En ce 44e vendredi consécutif de manifestations à travers le pays, la mobilisation dans la capitale, épicentre de la contestation, est difficile à évaluer en l’absence de comptage officiel, mais elle semblait moins importante que les deux vendredis précédents, durant lesquels elle fut exceptionnelle.

« Ou c’est vous, ou c’est nous, nous n’allons pas nous arrêter », scandent les manifestants, tandis que sur des pancartes, on peut lire « Nous n’allons pas nous soumettre », selon un journaliste de l’AFP.

La contestation réclame le démantèlement du « système » qui dirige l’Algérie depuis l’indépendance en 1962 et le départ de tous ses représentants, dont fait partie Abdelmadjid Tebboune, 74 ans, préfet de carrière, puis membres de plusieurs gouvernements, essentiellement sous Abdelaziz Bouteflika et investi jeudi.

Jeudi, le nouveau chef de l’Etat s’est à nouveau dit prêt à discuter avec le « Hirak » et a déclaré vouloir « amender » la Constitution pour en faire « la pierre angulaire de la nouvelle République ». Selon lui, le nouveau texte « réduira les pouvoirs du président de la République, protégera le pays contre le pouvoir d’un seul et garantira la séparation et l’équilibre des pouvoirs ».
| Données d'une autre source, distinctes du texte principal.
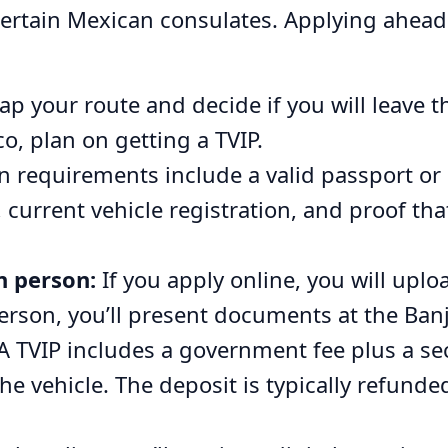
certain Mexican consulates. Applying ahead
p your route and decide if you will leave th
o, plan on getting a TVIP.
equirements include a valid passport or 
urrent vehicle registration, and proof tha
n person:
If you apply online, you will upl
person, you’ll present documents at the Ban
A TVIP includes a government fee plus a sec
he vehicle. The deposit is typically refund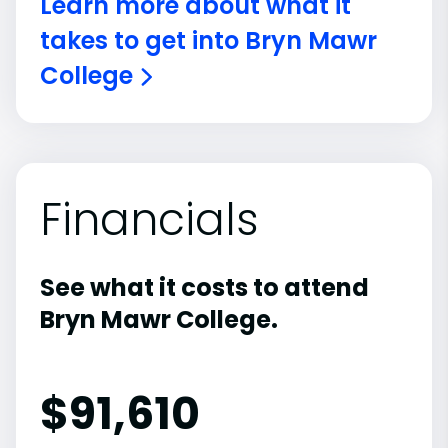
Learn more about what it
takes to get into Bryn Mawr
College
Financials
See what it costs to attend
Bryn Mawr College.
$
91,610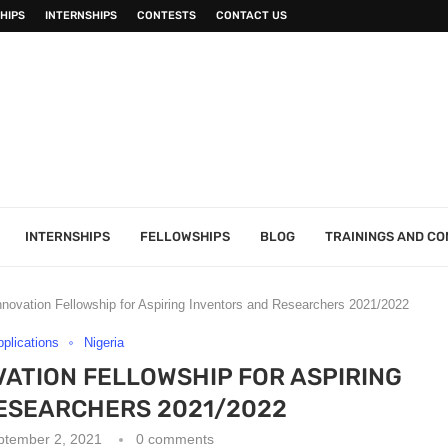
HIPS
INTERNSHIPS
CONTESTS
CONTACT US
INTERNSHIPS
FELLOWSHIPS
BLOG
TRAININGS AND C
Innovation Fellowship for Aspiring Inventors and Researchers 2021/2022
pplications
Nigeria
OVATION FELLOWSHIP FOR ASPIRING
ESEARCHERS 2021/2022
ptember 2, 2021
0 comments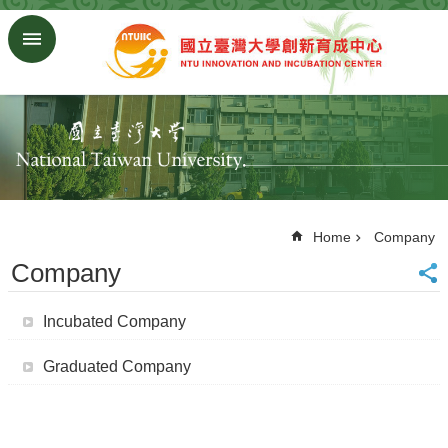
Skip to main content
Advanced
Search
Homepage
NTU
ORD
SiteMap
中
文
Home
Company
版
Company
About
Us
Incubated Company
Join
Us
Graduated Company
Company
Regulations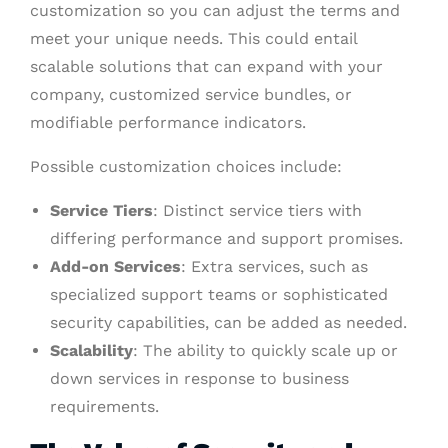
customization so you can adjust the terms and
meet your unique needs. This could entail
scalable solutions that can expand with your
company, customized service bundles, or
modifiable performance indicators.
Possible customization choices include:
Service Tiers
: Distinct service tiers with
differing performance and support promises.
Add-on Services
: Extra services, such as
specialized support teams or sophisticated
security capabilities, can be added as needed.
Scalability
: The ability to quickly scale up or
down services in response to business
requirements.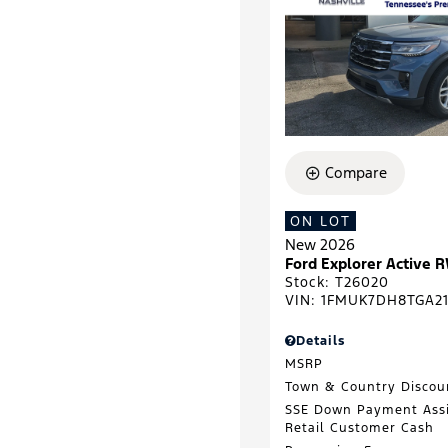
Compare
ON LOT
New 2026
Ford Explorer Active 
Stock
:
T26020
VIN:
1FMUK7DH8TGA2
Details
MSRP
Town & Country Discou
SSE Down Payment Ass
Retail Customer Cash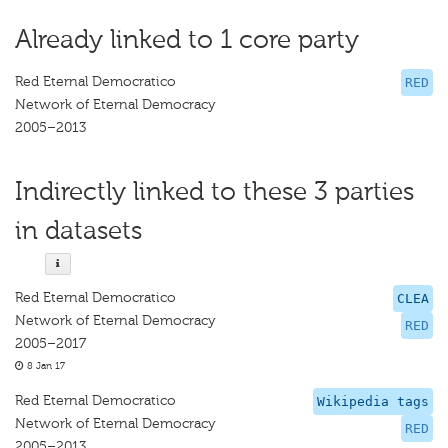
Already linked to 1 core party
Red Eternal Democratico
RED
Network of Eternal Democracy
2005–2013
Indirectly linked to these 3 parties
in datasets
Red Eternal Democratico
CLEA
Network of Eternal Democracy
RED
2005–2017
8 Jan 17
Red Eternal Democratico
Wikipedia tags
Network of Eternal Democracy
RED
2005–2013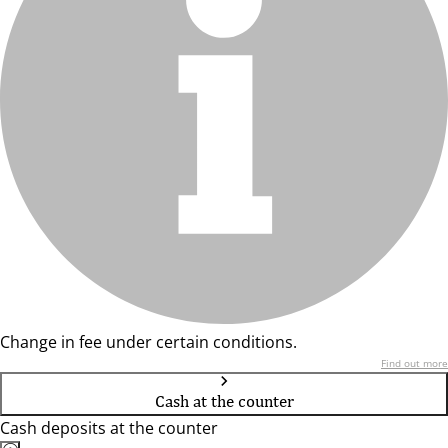
Change in fee under certain conditions.
Find out more
Cash at the counter
Cash deposits at the counter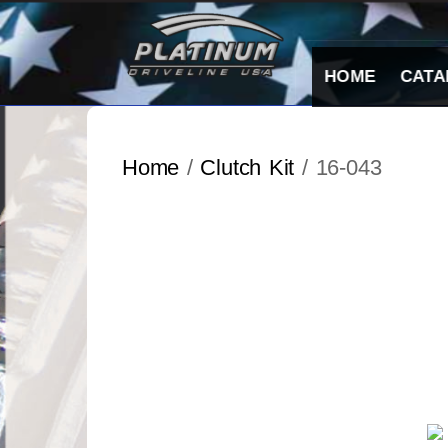
Skip
to
content
HOME
CATA
Home
/
Clutch Kit
/ 16-043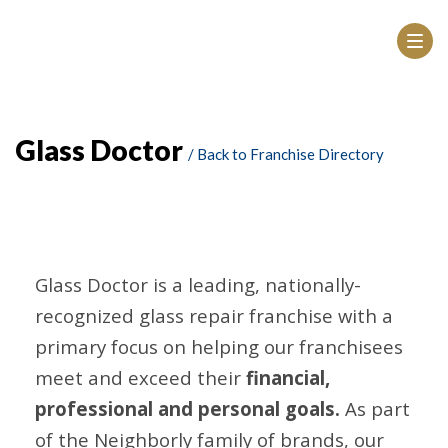
Glass Doctor
/ Back to Franchise Directory
Glass Doctor is a leading, nationally-
recognized glass repair franchise with a
primary focus on helping our franchisees
meet and exceed their
financial,
professional and personal goals.
As part
of the Neighborly family of brands, our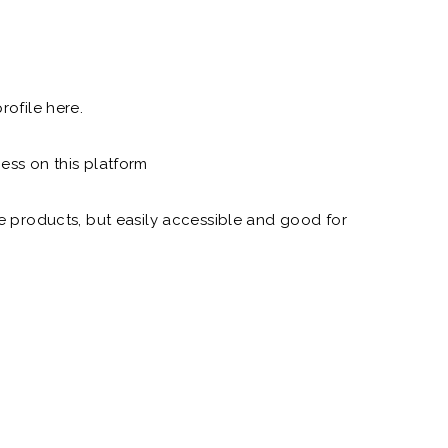
rofile here.
ess on this platform
e products, but easily accessible and good for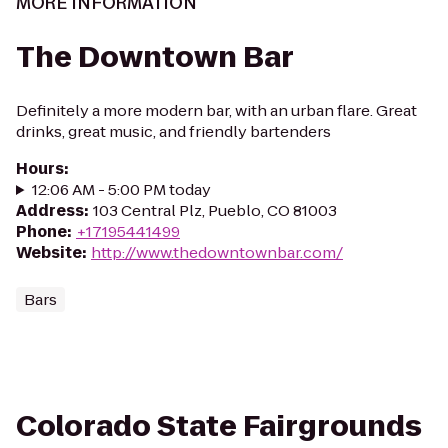
MORE INFORMATION
The Downtown Bar
Definitely a more modern bar, with an urban flare. Great
drinks, great music, and friendly bartenders
Hours
:
12:06 AM - 5:00 PM today
Address
:
103 Central Plz, Pueblo, CO 81003
Phone
:
+17195441499
Website
:
http://www.thedowntownbar.com/
Bars
Colorado State Fairgrounds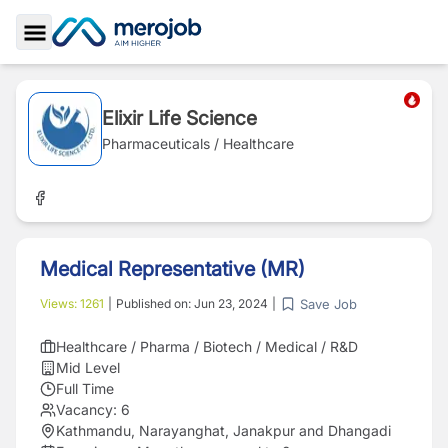
Toggle Sidebar
Elixir Life Science
Pharmaceuticals / Healthcare
Medical Representative (MR)
Save Job
Views:
1261
|
Published on:
Jun 23, 2024
|
Healthcare / Pharma / Biotech / Medical / R&D
Mid Level
Full Time
Vacancy:
6
Kathmandu, Narayanghat, Janakpur and Dhangadi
Pour le « Hirak » les promesses de Tebboune sont bien en deçà de ses revendications. Il réclame notamment une Constitution totalement nouvelle, reprochant à l’actuelle d’avoir été taillée et retaillée à la mesure de M. Bouteflika. Il refuse aussi que le « système » se charge lui-même de se réformer et exige que la tâche échoie à des « institutions de transition ».